You start kneeling sideways on the carriage. Knees under hips, hips stacked. This position alone already tells you how organised you are. If you sit back, drift forward, or lean, the Reformer lets you know immediately.
The hand nearest the shoulder pads rests on the pad. Not gripping, not sinking into it. The shoulder stays wide and down. This arm is there to give support, not permission to collapse.
The other hand holds a strap. Keep the spring light. Bend the elbow and bring the hand behind the head. At this point, most people are already tempted to twist or shift. This is where you pause. Get long through the spine. Stack the ribs over the pelvis. Let the body settle before anything moves.
The movement itself is simple, and that is why it works.

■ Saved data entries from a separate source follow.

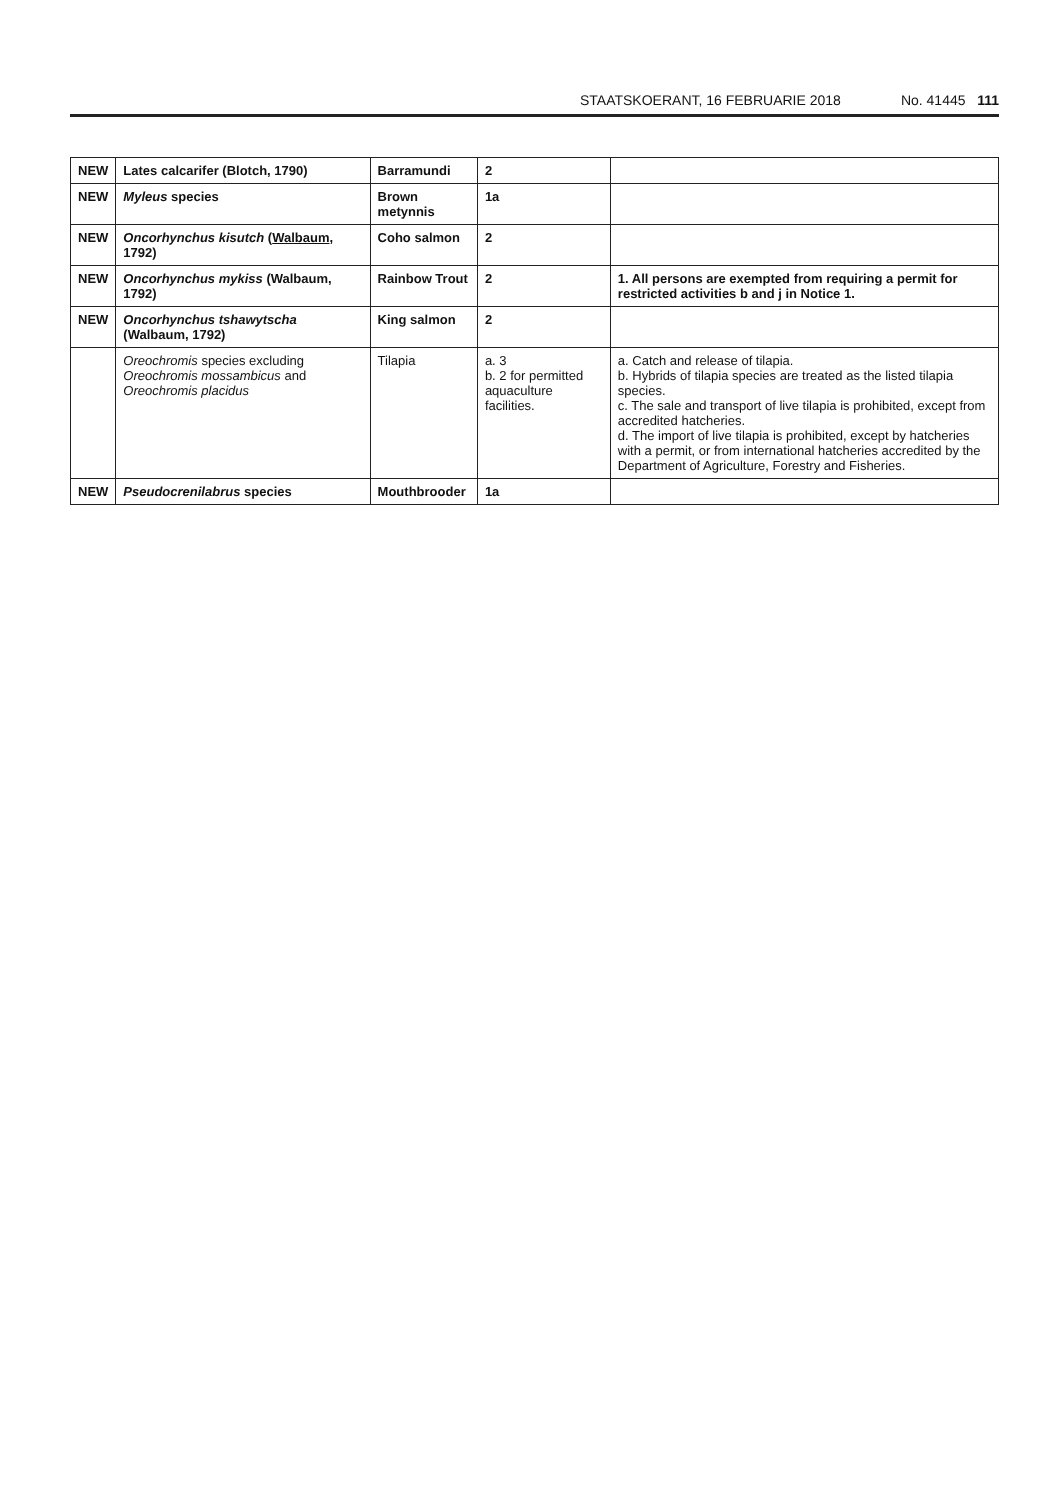STAATSKOERANT, 16 FEBRUARIE 2018 No. 41445 111
| NEW | Lates calcarifer (Blotch, 1790) | Barramundi | 2 | |
| NEW | Myleus species | Brown metynnis | 1a | |
| NEW | Oncorhynchus kisutch ( Walbaum , 1792) | Coho salmon | 2 | |
| NEW | Oncorhynchus mykiss (Walbaum, 1792) | Rainbow Trout | 2 | 1. All persons are exempted from requiring a permit for restricted activities b and j in Notice 1. |
| NEW | Oncorhynchus tshawytscha (Walbaum, 1792) | King salmon | 2 | |
| | Oreochromis species excluding Oreochromis mossambicus and Oreochromis placidus | Tilapia | a. 3 b. 2 for permitted aquaculture facilities. | a. Catch and release of tilapia. b. Hybrids of tilapia species are treated as the listed tilapia species. c. The sale and transport of live tilapia is prohibited, except from accredited hatcheries. d. The import of live tilapia is prohibited, except by hatcheries with a permit, or from international hatcheries accredited by the Department of Agriculture, Forestry and Fisheries. |
| NEW | Pseudocrenilabrus species | Mouthbrooder | 1a | |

As the arm moves, the spine side bends toward the supporting arm. Slowly. With control. The pelvis stays quiet. The ribs do not rotate. Nothing dramatic happens, which is exactly the challenge.
Coming back is part of the exercise. No dropping the arm. No rushing. The return shows whether the work was organised or borrowed.
What I like about this movement is how quickly it exposes habits. You see who leans into the shoulder pad, who shrugs the working shoulder, and who uses the strap to pull themselves into position. Clients feel this immediately, even if they cannot name it yet.
Semaphore does not need explaining into the ground. It does not need layers of choreography. It does one thing well. It asks the body to manage movement clearly, without help from momentum or clever tricks.
That is why it belongs in Movement Monday.One arm moves. Everything else has to behave.